### Brief
Starting at the line below holding "ketchup bottle: none" and stopping at the line holding "notepad: none [128,250,167,280]", print every line exactly, both ends included, and leave the rest out.

### Data excerpts

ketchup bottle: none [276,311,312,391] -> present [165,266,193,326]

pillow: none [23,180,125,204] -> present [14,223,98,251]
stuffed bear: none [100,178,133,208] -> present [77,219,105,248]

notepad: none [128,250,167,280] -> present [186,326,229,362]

* * *

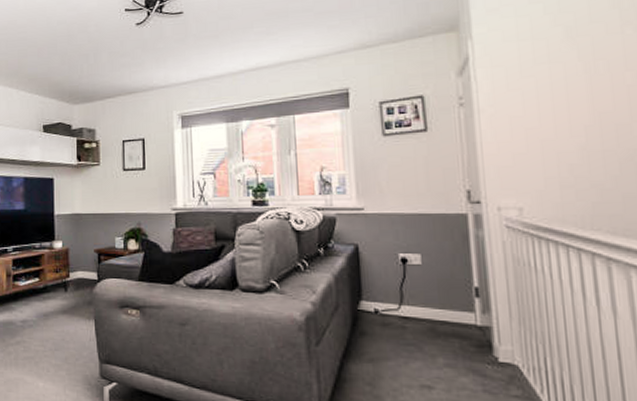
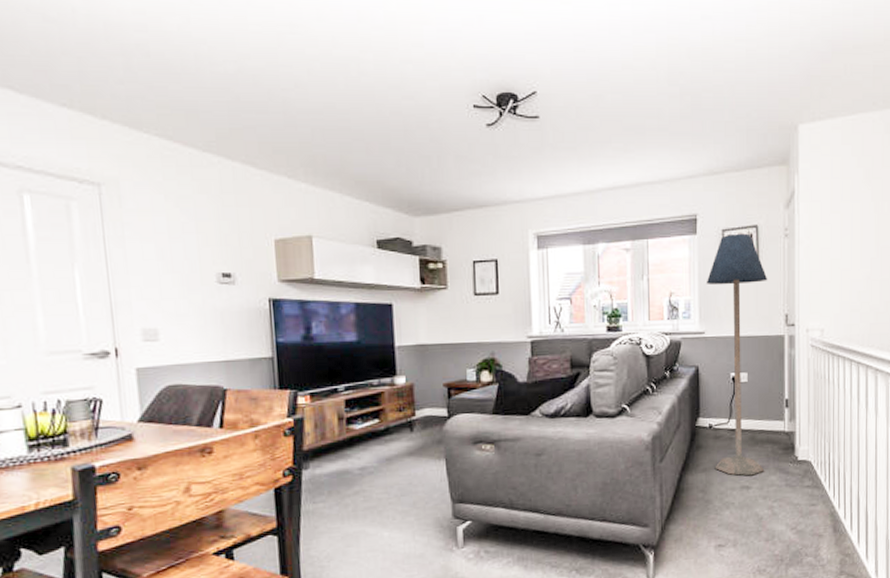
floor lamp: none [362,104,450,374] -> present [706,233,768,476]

### Exercise answer
ketchup bottle: none [276,311,312,391] -> present [165,266,193,326]

pillow: none [23,180,125,204] -> present [14,223,98,251]
stuffed bear: none [100,178,133,208] -> present [77,219,105,248]

notepad: none [128,250,167,280] -> present [186,326,229,362]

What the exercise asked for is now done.